Serena, the American professional tennis player who is ranked No. 1 in women’s singles tennis, said she was stunned by news that the Russian professional tennis player had tested positive for banned substance Meldonium at this year’s Australian Open. Williams, a long-time rival of Sharapova, said she thinks most people were surprised and shocked by Maria but at the same time most people were happy that she was just upfront and very honest and showed a lot of courage to admit to what she had done and what she had neglected to look at. Williams said Maria Sharapova has always showed courage in everything that she has done and this is no different and described the announcement of Sharapova as brave.

Sharapova announced the news of her positive test at a press conference in Los Angeles. Sharapova claimed she had simply made a mistake by continuing to take Mildronate (an anti-ischemic drug), also known as Meldonium, without checking to see if it was banned. Sharapova told the media she had failed to read an email that state that Meldonium had been added to the banned list on January 1, 2016. The tennis star will be provisionally suspended from playing tennis on March 12 and faces the risk of a four-year ban. In January, Meldonium was added to the list of banned performance enhancing drugs.

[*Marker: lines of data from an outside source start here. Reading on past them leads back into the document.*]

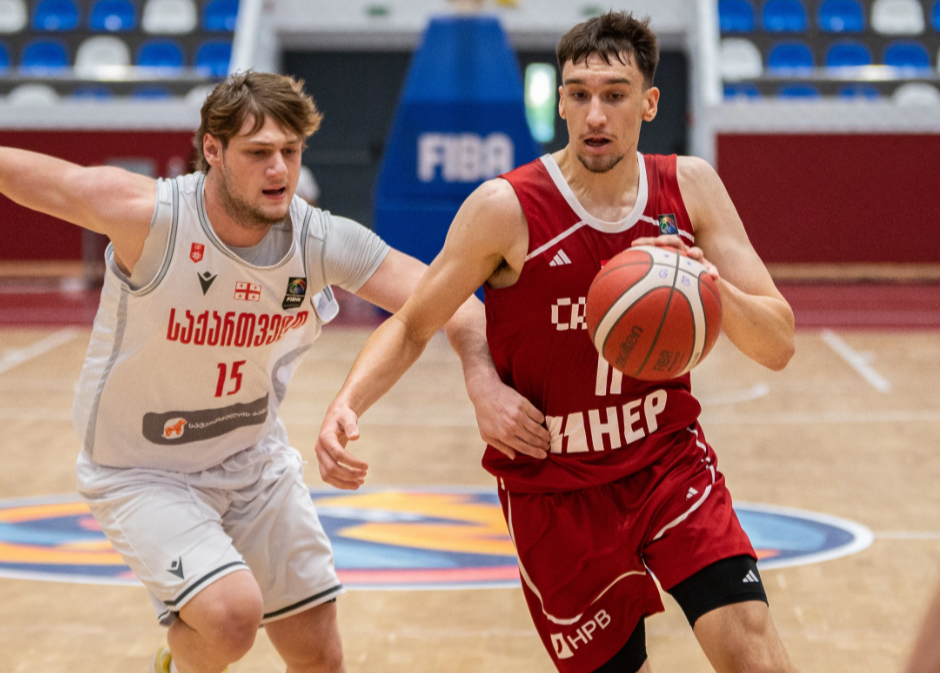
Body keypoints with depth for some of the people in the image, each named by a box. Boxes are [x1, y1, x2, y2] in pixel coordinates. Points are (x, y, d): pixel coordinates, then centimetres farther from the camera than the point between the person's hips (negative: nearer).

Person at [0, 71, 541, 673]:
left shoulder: (323, 242, -16)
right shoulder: (152, 217, -27)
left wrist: (482, 375, -33)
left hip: (256, 460, 5)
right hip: (142, 475, -5)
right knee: (232, 616, -27)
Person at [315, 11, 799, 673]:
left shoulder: (690, 187, -5)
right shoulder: (507, 209, -15)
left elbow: (778, 345, -6)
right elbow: (412, 326, -5)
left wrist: (712, 288, -27)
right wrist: (346, 407, -24)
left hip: (669, 462, 2)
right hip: (555, 490, -2)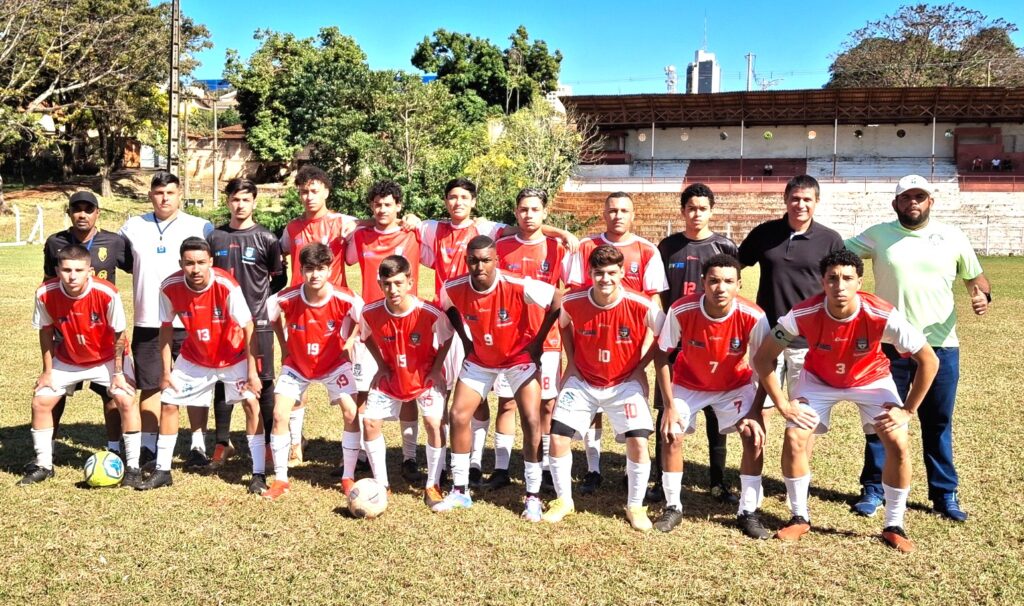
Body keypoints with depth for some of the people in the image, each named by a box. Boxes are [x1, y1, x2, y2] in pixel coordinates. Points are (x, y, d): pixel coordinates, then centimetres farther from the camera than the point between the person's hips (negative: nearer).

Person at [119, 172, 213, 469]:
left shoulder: (201, 227, 1)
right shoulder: (133, 227, 9)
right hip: (147, 322, 2)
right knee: (149, 386, 7)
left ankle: (198, 446, 11)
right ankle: (148, 448, 16)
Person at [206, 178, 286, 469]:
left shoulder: (266, 238, -1)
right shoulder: (215, 237, 9)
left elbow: (279, 279, 5)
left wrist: (261, 301, -3)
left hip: (258, 322, -3)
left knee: (263, 383, 1)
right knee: (222, 381, 9)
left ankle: (271, 443, 10)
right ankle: (222, 443, 20)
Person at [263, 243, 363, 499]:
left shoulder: (345, 299, -25)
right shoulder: (287, 298, -23)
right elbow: (272, 315, 1)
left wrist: (349, 341, -10)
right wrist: (284, 345, 0)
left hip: (334, 362, -1)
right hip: (297, 365, 1)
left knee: (351, 414, -12)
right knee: (280, 414, -9)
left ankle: (348, 478, 4)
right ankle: (281, 480, 8)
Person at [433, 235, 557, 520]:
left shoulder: (518, 287, -31)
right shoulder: (453, 289, -19)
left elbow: (557, 301, -18)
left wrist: (537, 341, -14)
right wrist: (466, 342, 1)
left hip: (520, 358, -3)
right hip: (480, 360, 4)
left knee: (531, 421, -11)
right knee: (458, 416, -2)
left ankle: (533, 497, 3)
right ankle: (460, 491, 14)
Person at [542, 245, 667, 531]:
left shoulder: (642, 306, -23)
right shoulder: (572, 301, -16)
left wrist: (641, 366, -7)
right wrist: (571, 362, 4)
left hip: (625, 383, -2)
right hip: (582, 381, 2)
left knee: (638, 443, -13)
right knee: (558, 437, -5)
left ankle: (635, 506, 12)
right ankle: (564, 500, 19)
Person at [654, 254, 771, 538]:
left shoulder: (753, 317, -29)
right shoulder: (681, 310, -29)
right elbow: (662, 357, -15)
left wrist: (755, 412, -20)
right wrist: (670, 405, -17)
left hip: (736, 384, 0)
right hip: (688, 383, 0)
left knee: (754, 435, -16)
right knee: (671, 435, -14)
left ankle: (748, 512, 2)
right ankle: (673, 507, 7)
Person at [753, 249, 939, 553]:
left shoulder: (882, 317, -33)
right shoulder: (803, 314, -32)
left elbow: (929, 360, -20)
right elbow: (763, 357, -20)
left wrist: (908, 410, -17)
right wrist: (783, 404, -19)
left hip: (871, 379, 0)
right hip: (819, 379, 0)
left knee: (898, 445, -14)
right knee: (794, 439, -14)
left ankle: (894, 526, 7)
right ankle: (799, 518, 7)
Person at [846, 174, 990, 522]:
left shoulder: (952, 237, 5)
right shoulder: (878, 235, 1)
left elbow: (974, 276, 13)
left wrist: (983, 295, -9)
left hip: (940, 347, 1)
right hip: (889, 345, -1)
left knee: (939, 423, 11)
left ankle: (945, 494, 24)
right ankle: (873, 489, 19)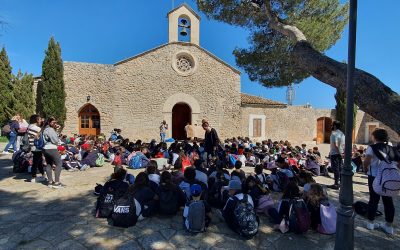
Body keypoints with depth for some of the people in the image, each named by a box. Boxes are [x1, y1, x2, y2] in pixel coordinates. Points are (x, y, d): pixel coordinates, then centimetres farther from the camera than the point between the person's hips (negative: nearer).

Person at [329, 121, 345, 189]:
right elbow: (344, 145, 11)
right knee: (340, 168, 14)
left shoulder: (334, 133, -15)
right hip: (340, 154, 8)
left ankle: (336, 184, 3)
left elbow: (335, 145, -24)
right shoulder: (342, 134, 11)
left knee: (335, 169, -3)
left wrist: (339, 152, -17)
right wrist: (342, 152, 13)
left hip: (334, 154, -8)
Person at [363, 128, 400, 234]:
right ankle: (389, 225, 22)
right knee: (388, 201, 13)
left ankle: (370, 222, 18)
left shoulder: (372, 148, -10)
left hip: (375, 177, -4)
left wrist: (365, 169, -5)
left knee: (374, 199, 8)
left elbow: (367, 161, -22)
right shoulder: (391, 149, 6)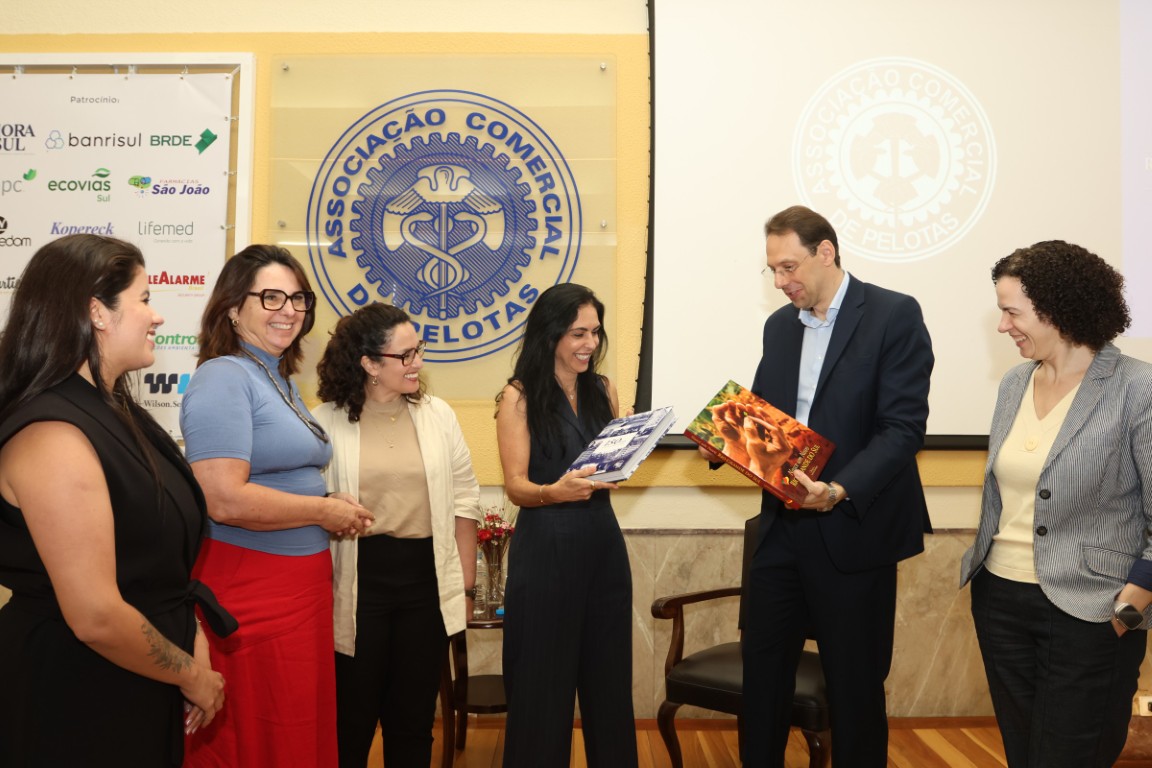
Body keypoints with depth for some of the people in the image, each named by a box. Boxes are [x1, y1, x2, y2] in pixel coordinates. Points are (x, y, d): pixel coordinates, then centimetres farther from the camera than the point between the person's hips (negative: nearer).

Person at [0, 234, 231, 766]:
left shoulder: (111, 410, 6)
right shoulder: (53, 436, -24)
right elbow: (97, 618, -27)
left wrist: (192, 642, 2)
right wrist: (192, 676, -13)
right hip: (76, 706, -9)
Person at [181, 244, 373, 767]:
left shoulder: (281, 381, 13)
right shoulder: (224, 377, -14)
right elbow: (225, 499, -25)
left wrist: (336, 512, 7)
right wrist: (326, 511, -13)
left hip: (302, 584, 9)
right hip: (249, 590, -9)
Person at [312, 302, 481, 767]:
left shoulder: (438, 416, 3)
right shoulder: (327, 422, -5)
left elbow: (464, 501, 6)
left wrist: (467, 586, 5)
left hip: (426, 579, 2)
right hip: (360, 581, -2)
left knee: (414, 713, 14)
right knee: (353, 713, 11)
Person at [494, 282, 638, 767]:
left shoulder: (603, 390, 8)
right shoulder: (519, 397, -6)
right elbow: (516, 486, -12)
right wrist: (555, 491, -31)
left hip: (603, 543, 5)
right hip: (546, 549, -4)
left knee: (608, 672, 12)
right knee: (544, 678, 5)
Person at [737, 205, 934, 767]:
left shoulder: (895, 315, -8)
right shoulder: (779, 325, 12)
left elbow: (903, 426, -16)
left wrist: (841, 490, -29)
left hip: (854, 528, -5)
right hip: (782, 525, 6)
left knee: (854, 682, 9)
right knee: (762, 669, 12)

After the announcement by Sharapova, German car manufacturer Porsche, sportswear giant Nike, and Swiss watchmaker TAG Heuer distanced themselves from sponsorship deals with her. It was announced by TAG Heuer that it would not renew its marketing contract that expired at the end of 2015 with the tennis star. In a statement, Porsche said we regret the news about Maria Sharapova. Until more details are known and we can analyze the situation, we have decided to suspend planned activities with her. In a statement, the unit of French luxury goods group LVMH said Maria Sharapova was under contract with TAG Heuer until December 31, 2015 and added we had been in talks to extend our collaboration. In view of the current situation, the Swiss watch brand has suspended negotiations and has decided not to renew the contract.

Nike and Porsche also suspended their sponsorship of the athlete. Nike said in a statement that we have decided to suspend our relationship with Maria while the investigation continues. The statement further reads that Nike was surprised and saddened by the news.

Meanwhile, the man who created Meldonium said putting the drug on WADA banned list is violation of human rights. Professor Ivar Kalvins said Meldonium is not a performance enhancing drug and added it just helps to protect the athlete’s heart from the consequences of physical overwork and that means it watches over health of athletes. Professor Kalvins added to ban this medicine means to ban athletes from taking care of their health and he considers it to be a kind of violation of human rights.